PROMPT: Convert the lines of every record below into a JSON list of strings, one string per line, omitting blank lines. Leave the pictures out.

[Collection entries]
+++
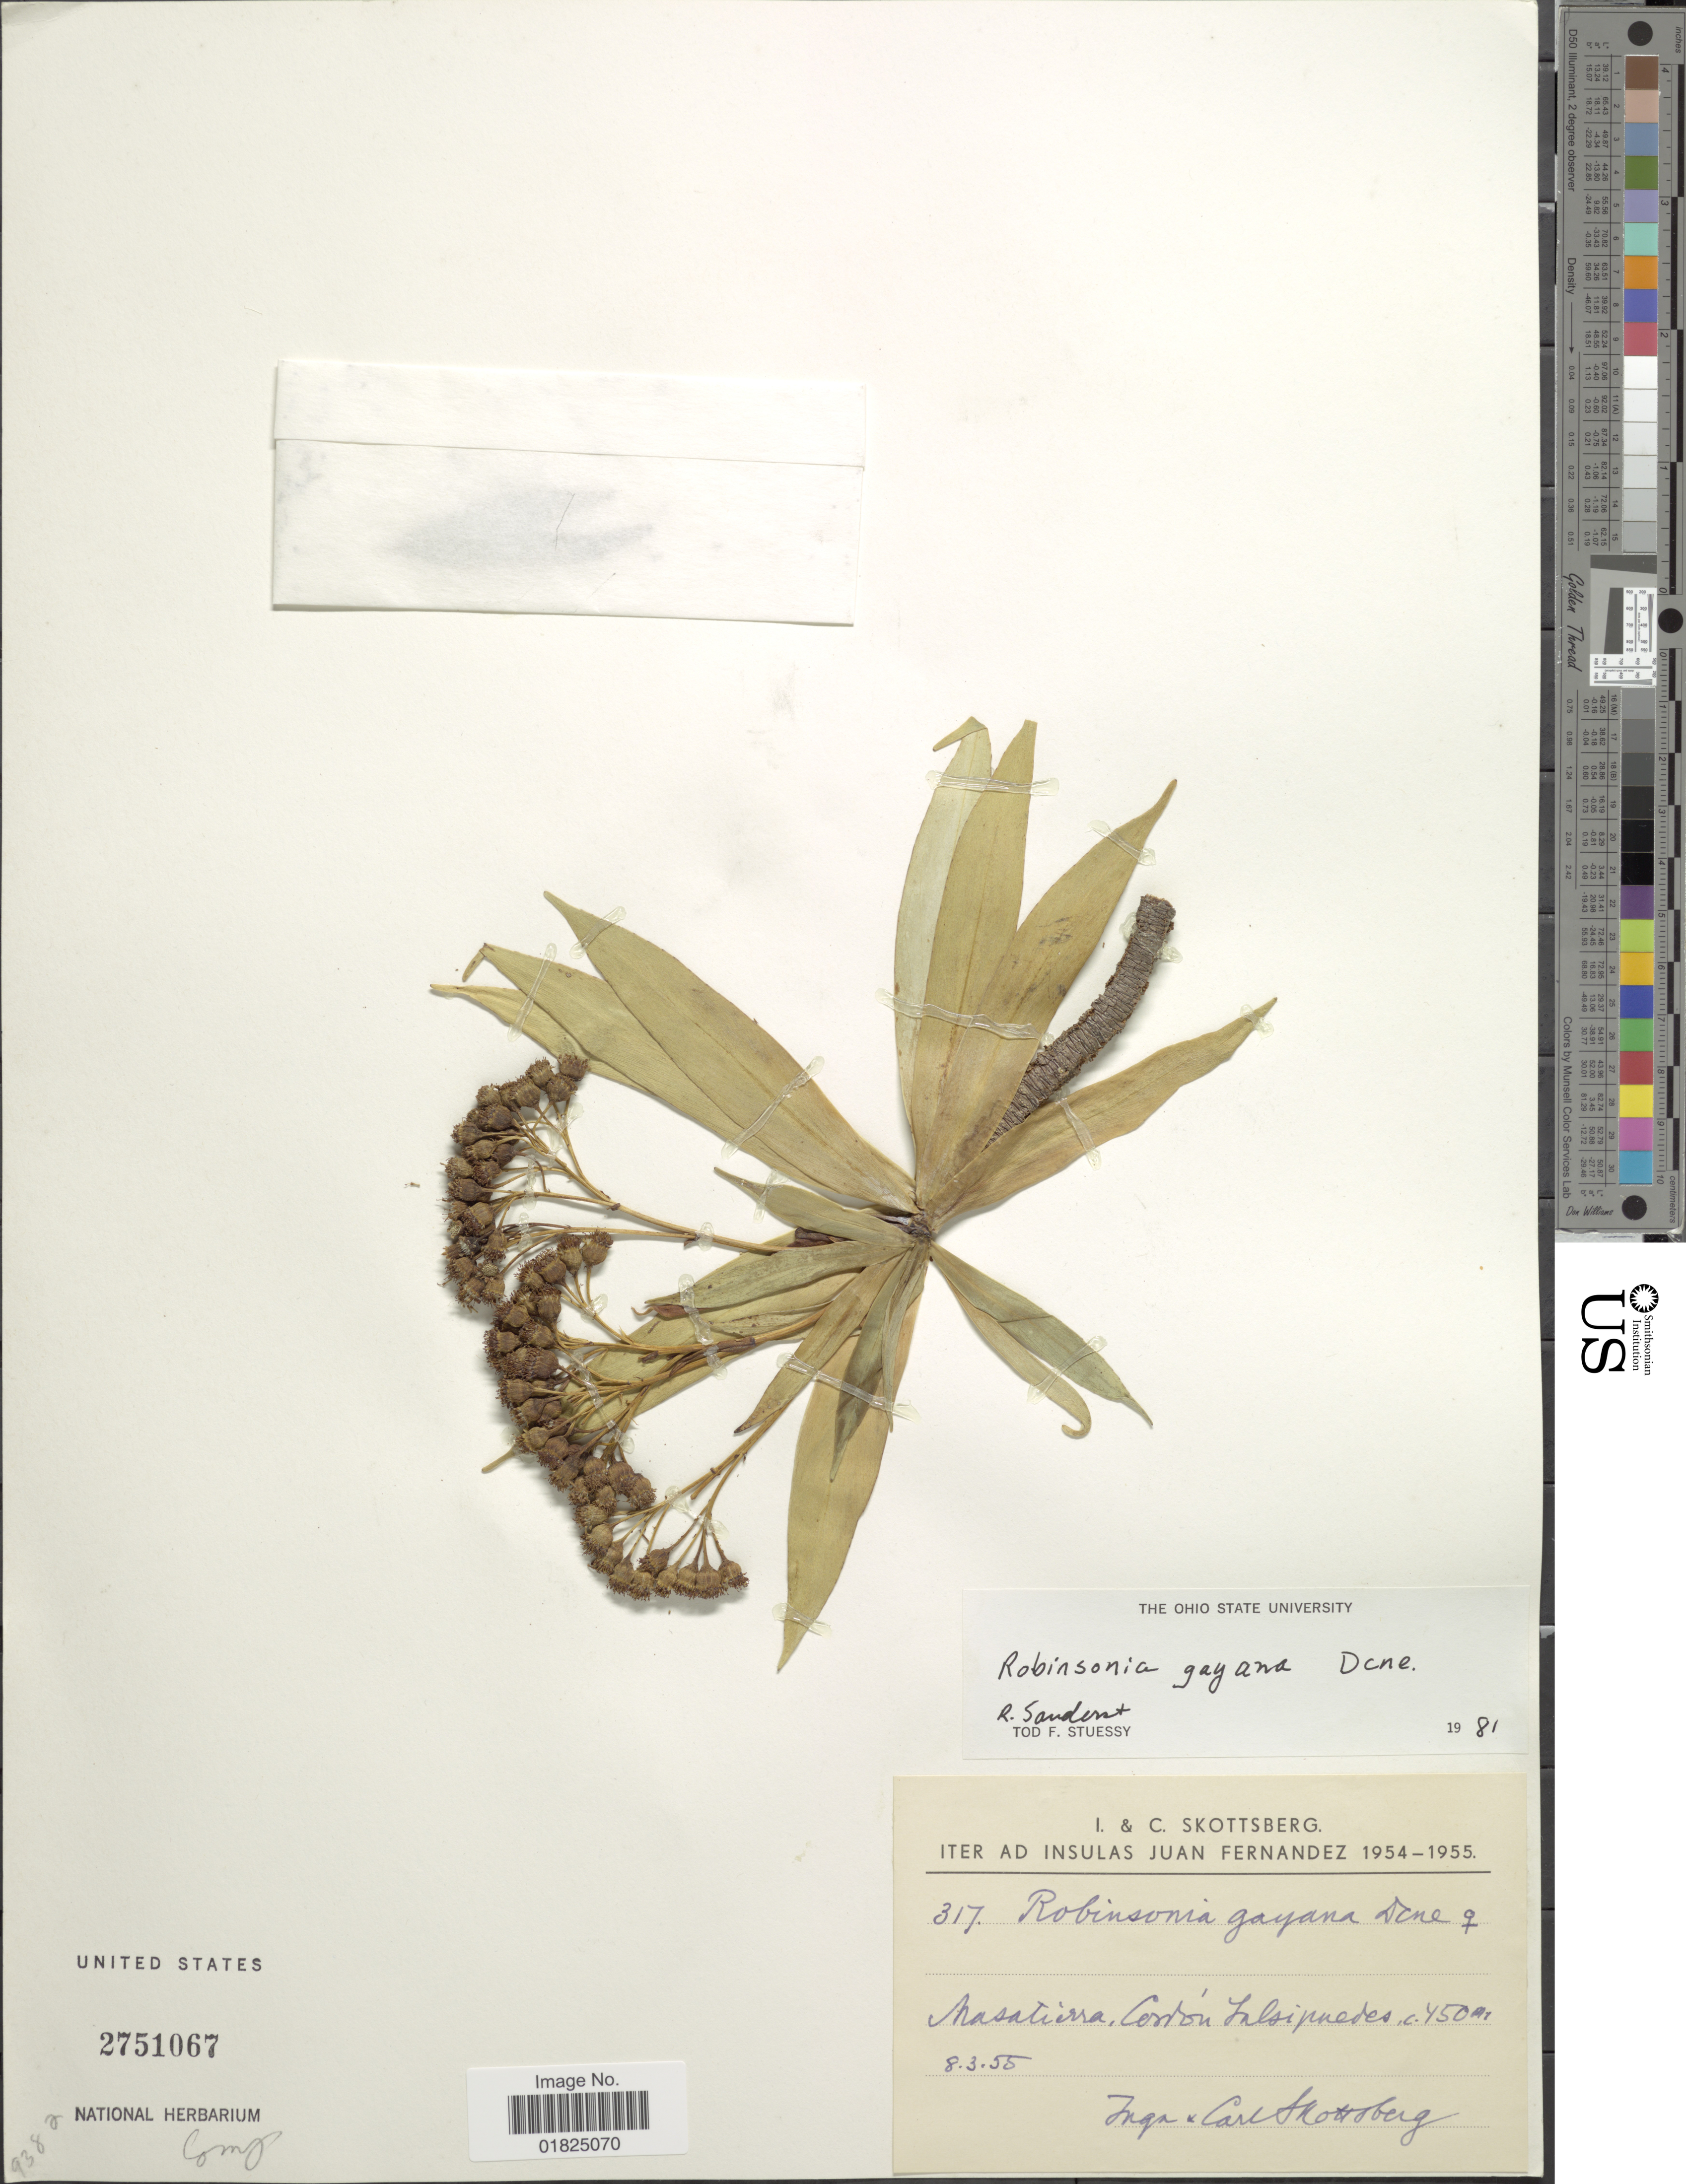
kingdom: Plantae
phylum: Tracheophyta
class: Magnoliopsida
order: Asterales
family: Asteraceae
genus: Robinsonia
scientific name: Robinsonia gayana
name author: Decne.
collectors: I. Skottsberg & C. Skottsberg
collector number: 317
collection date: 1955-03-08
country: Chile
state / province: Valparaíso (V)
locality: Juan Fernandez, Masatierra: Cordón Salsipuedes.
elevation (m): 450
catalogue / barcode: US 2751067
+++
OUTPUT OF THE TASK:
[
  "kingdom: Plantae",
  "phylum: Tracheophyta",
  "class: Magnoliopsida",
  "order: Asterales",
  "family: Asteraceae",
  "genus: Robinsonia",
  "scientific name: Robinsonia gayana",
  "name author: Decne.",
  "collectors: I. Skottsberg & C. Skottsberg",
  "collector number: 317",
  "collection date: 1955-03-08",
  "country: Chile",
  "state / province: Valparaíso (V)",
  "locality: Juan Fernandez, Masatierra: Cordón Salsipuedes.",
  "elevation (m): 450",
  "catalogue / barcode: US 2751067"
]